À en croire des sources proches de la Cénco, les délégués du Rassemblement ont fait savoir à leurs contradicteurs que dans sa composition actuelle, la Céni apparaît comme une caisse de résonnance de la majorité au pouvoir dont elle relaye les thèses sans discernement. L’influence de la coalition au pouvoir sur les activités de la Céni serait, du point de vue du Rassemblement, manifeste. La plate-forme de l’opposition en veut pour preuve la non-publication du calendrier électoral le 6 décembre par la Céni du fait d’injonction de la majorité alors que les dispositions avaient été déjà prises du côté de la centrale électorale.

Face aux raisons d’impartialité de la Céni ainsi avancées, le Rassemblement et une frange de la société civile estiment que la centrale électorale doit être refaite pour être constituée des personnes intègres non manipulables et capables d’organiser des élections crédibles et réellement démocratiques. Un avis qui ne requiert cependant pas l’adhésion des membres de la majorité présidentielle. Ces derniers craignent, en effet, que cette idée n’entraîne des « conséquences malheureuses », notamment la non-tenue des élections dans le délai consensuel et la perte de temps.

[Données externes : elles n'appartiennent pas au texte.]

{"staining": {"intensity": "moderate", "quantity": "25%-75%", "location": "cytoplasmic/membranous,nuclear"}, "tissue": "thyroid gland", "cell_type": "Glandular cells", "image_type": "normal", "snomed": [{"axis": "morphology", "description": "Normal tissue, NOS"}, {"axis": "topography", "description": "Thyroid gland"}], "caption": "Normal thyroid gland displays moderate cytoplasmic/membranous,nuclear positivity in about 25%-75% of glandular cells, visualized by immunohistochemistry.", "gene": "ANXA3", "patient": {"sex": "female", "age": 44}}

 Pour eux, une telle approche aurait comme conséquence l’éloignement des dates des scrutins et surtout de nuire à l’indépendance de la Céni. La proposition serait, d’après la majorité, difficile d’application en cette période de constitution du fichier électoral, surtout que la Céni vient de lancer l’opération d’identification et d’enrôlement dans deux aires opérationnelles I et II qui comprennent douze provinces. Des inquiétudes vite balayées par le Rassemblement qui a rassuré que l’administration va poursuivre le travail pendant que les nouveaux responsables vont être choisis et nommés à la tête de la Céni.  À tout prendre, cette question de la refonte de la Céni était encore au cœur de la controverse jeudi soir et rien ne semblait mettre d’accord les deux parties qui continuaient à camper sur leurs positions.